Q: What is wrong with Medicare? I spent four days trying to get test strips and lancets for testing my blood. I’ve gotten them at Rite Aide drugs for 13 years with no problem. This time I needed a perscription from my doctor because my old one had expired . When I took it to Rite Aide they took three days to get back to me only to say we had to pay $124 and Humana insurance would reimburse all or part of what I had paid. My husband called Medicare and was told they paid 100%. I am confused and I'm getting very angry because I don't understand. I need to know where I can get my supplies without having to pay up front and wait for some one to decide to send my money back.
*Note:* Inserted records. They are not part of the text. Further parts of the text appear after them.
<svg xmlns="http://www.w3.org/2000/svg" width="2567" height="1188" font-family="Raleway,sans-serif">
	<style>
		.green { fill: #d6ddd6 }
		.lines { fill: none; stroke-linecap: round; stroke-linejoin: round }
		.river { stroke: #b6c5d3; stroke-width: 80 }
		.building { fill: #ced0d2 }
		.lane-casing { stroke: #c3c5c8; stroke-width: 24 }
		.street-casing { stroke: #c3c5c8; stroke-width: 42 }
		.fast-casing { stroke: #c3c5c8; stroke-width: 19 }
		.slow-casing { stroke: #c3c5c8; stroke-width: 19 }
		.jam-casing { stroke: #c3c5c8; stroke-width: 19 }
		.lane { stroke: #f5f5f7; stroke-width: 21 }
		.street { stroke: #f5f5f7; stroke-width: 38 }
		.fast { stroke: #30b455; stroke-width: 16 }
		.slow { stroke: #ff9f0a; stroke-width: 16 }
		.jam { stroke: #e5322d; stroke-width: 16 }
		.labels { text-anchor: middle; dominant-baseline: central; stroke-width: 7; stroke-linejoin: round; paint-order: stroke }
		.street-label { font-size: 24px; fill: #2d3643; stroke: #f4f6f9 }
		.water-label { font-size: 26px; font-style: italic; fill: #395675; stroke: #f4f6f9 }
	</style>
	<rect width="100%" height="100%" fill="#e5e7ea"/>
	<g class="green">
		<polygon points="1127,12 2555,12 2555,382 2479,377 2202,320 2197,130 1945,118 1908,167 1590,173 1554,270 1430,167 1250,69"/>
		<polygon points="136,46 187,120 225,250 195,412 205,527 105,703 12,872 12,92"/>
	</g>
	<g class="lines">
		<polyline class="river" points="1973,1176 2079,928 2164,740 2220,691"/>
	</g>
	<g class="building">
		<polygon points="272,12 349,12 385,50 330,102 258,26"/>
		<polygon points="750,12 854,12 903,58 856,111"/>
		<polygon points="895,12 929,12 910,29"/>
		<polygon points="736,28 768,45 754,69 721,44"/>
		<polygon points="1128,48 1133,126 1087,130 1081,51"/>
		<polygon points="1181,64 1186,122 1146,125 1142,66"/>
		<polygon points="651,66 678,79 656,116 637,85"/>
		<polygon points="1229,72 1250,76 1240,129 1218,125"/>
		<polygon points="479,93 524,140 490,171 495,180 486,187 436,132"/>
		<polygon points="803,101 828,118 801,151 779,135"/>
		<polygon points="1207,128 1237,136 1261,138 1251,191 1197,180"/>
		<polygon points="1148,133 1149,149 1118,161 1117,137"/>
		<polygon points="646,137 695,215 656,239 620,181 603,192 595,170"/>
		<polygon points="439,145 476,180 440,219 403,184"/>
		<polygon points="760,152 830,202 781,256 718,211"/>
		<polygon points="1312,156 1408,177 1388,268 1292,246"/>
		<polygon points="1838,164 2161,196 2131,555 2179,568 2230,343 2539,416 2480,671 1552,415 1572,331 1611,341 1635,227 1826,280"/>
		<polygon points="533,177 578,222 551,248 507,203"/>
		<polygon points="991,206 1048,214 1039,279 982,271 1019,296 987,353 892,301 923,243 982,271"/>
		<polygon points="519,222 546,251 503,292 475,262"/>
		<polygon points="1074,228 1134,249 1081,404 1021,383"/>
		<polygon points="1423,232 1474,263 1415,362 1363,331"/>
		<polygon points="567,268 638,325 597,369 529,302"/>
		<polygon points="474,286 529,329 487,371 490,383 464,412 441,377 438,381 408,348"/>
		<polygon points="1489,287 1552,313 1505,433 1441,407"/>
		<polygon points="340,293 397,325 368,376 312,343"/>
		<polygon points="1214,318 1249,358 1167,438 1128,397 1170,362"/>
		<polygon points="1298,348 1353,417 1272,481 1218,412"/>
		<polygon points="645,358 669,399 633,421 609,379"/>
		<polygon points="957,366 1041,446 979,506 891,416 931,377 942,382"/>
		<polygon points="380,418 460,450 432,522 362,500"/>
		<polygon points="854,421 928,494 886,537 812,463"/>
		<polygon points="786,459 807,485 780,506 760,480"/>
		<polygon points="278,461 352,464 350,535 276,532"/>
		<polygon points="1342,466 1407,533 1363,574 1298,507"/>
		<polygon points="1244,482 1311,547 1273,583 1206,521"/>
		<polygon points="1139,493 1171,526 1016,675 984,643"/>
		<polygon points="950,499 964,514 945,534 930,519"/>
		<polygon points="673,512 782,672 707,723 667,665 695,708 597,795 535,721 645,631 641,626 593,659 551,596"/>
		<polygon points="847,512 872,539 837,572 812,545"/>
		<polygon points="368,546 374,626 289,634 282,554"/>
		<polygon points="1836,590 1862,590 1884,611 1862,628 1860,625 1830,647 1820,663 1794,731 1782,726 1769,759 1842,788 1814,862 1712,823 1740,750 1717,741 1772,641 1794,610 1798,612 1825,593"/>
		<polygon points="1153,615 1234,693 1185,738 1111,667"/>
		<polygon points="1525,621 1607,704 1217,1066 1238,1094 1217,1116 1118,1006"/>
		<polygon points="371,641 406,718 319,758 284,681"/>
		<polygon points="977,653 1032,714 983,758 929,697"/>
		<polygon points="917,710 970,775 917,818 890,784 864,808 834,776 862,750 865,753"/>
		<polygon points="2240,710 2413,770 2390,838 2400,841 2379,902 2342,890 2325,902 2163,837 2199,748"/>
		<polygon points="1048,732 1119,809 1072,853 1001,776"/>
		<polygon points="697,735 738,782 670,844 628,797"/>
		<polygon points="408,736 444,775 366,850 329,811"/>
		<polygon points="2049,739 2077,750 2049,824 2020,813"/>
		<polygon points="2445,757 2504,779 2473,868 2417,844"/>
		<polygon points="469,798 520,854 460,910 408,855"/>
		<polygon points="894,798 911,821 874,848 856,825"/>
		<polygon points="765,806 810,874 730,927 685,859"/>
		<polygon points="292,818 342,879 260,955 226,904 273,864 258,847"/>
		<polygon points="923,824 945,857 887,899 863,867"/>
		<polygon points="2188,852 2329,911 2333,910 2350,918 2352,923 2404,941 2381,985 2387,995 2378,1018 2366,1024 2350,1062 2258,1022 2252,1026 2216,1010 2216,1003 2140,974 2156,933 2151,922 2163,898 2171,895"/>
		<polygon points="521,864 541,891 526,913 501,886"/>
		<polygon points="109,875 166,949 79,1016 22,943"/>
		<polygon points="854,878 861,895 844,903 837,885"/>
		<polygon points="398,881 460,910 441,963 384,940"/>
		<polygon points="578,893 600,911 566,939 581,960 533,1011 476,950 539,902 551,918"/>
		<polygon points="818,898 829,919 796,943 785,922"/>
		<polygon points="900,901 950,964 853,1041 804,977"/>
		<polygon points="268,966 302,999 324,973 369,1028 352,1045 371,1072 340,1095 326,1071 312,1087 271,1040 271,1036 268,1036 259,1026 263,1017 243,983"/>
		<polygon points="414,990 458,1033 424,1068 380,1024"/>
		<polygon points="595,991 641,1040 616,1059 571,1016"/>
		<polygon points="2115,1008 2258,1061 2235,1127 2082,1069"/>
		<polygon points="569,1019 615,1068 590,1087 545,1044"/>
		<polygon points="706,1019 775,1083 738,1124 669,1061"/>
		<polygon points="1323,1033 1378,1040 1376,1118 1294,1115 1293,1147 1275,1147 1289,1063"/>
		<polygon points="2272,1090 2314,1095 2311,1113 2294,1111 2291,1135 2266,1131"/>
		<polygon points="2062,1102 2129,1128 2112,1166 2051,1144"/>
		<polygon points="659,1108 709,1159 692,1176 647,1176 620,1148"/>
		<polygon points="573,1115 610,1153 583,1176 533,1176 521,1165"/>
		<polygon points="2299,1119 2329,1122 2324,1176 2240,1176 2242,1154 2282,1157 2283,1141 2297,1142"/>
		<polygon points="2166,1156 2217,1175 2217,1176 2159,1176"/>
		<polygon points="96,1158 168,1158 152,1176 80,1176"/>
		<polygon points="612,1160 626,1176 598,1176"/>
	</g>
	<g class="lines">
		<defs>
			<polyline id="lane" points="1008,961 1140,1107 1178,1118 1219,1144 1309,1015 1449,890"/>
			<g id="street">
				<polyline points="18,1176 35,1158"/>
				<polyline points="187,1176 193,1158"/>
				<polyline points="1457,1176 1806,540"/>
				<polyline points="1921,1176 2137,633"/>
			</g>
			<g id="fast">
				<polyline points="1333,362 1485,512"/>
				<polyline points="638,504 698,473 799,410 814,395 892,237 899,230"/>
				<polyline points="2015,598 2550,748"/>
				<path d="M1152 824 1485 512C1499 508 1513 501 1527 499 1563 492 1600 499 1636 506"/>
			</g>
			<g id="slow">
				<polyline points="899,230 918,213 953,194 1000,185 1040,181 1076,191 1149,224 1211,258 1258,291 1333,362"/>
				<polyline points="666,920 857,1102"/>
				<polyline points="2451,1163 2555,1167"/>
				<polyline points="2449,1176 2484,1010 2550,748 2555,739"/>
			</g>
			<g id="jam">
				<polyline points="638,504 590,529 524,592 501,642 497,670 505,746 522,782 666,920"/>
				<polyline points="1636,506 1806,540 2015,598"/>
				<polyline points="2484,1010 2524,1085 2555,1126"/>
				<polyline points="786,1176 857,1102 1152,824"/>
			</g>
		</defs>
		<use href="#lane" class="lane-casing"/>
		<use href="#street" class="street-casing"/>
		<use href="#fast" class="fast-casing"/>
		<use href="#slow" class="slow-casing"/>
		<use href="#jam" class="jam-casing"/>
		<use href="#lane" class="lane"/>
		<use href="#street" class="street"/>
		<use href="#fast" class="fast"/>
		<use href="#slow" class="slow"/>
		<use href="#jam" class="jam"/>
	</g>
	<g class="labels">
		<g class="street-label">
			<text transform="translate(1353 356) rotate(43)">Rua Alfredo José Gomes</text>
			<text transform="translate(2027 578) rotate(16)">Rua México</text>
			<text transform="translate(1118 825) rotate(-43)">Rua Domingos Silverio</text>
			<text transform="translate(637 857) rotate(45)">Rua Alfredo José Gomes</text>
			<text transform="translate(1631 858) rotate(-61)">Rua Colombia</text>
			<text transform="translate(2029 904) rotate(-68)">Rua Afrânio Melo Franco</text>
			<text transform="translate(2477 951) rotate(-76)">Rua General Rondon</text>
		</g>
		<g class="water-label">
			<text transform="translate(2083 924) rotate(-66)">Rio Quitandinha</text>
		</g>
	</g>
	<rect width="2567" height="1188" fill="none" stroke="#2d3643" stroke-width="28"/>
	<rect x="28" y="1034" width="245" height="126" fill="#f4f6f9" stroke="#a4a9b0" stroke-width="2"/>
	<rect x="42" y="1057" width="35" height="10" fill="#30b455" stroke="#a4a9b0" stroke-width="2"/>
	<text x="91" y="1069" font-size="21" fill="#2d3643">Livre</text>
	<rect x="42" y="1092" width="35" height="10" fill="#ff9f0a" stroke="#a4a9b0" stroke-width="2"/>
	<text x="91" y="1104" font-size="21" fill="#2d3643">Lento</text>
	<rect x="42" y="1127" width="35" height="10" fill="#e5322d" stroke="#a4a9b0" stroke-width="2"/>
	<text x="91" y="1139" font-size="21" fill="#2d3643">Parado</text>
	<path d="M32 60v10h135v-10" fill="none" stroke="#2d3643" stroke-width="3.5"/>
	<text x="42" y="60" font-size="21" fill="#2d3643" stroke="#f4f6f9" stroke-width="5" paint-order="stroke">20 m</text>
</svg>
A: Medicare Part B covers self-testing diabetic supplies that includes test strips and lancets, and covers the supplies whether or not you use insulin. There may be limits on how much, or how often you get the supplies. To trouble shoot try the following:
1. Call your doctor: Your prescription should say whether you use insulin, how often you should test your blood sugar, and how many test strips and lancets you need for 1 month. If you use insulin, you may be able to get up to 100 test strips and lancets every month, and one lancet device every 6 months. If you don’t use insulin, you may be able to get 100 test strips and lancets every 6 months. If your doctor says it is medically necessary, Medicare will allow additional test strips and lancets.
2. Review your Humana coverage: Are you enrolled in a Medigap plan (like “A” through “L”) with Medicare, or are you enrolled in a Medicare Advantage plan? If you have coverage from one of the Humana Medigap plans, you pay 20% of the Medicare approved amount, AFTER the yearly Part B deductible which is $162 in 2011. If your Medigap plan does not cover the Part B deductible then that might explain why you paid $125 out-of-pocket. If you’re enrolled in one of Humana’s Medicare Advantage plans, you would have different out-of-pocket costs. Depending on your area of the country there may be a deductible, you would need authorization from your plan, pay either a $10 copayment or 20% of the cost of the supplies.
3. Call your plan and request a list of network pharmacies: Is your pharmacy still a network pharmacy for your plan? “Network” does not mean the same thing as “participating.” If it is not a network pharmacy, you may have to pay more or even the entire cost of your supplies. What you describe sounds like Rite Aide is no longer a network pharmacy for your plan. Call the customer service number of your Humana plan or visit online, describe your problem, and request a list of network pharmacies.
4. For more info: Call 1-800-MEDICARE (1-800-633-4227) and request CMS Publication No. 11022 “Medicare Coverage of Diabetes Supplies & Services.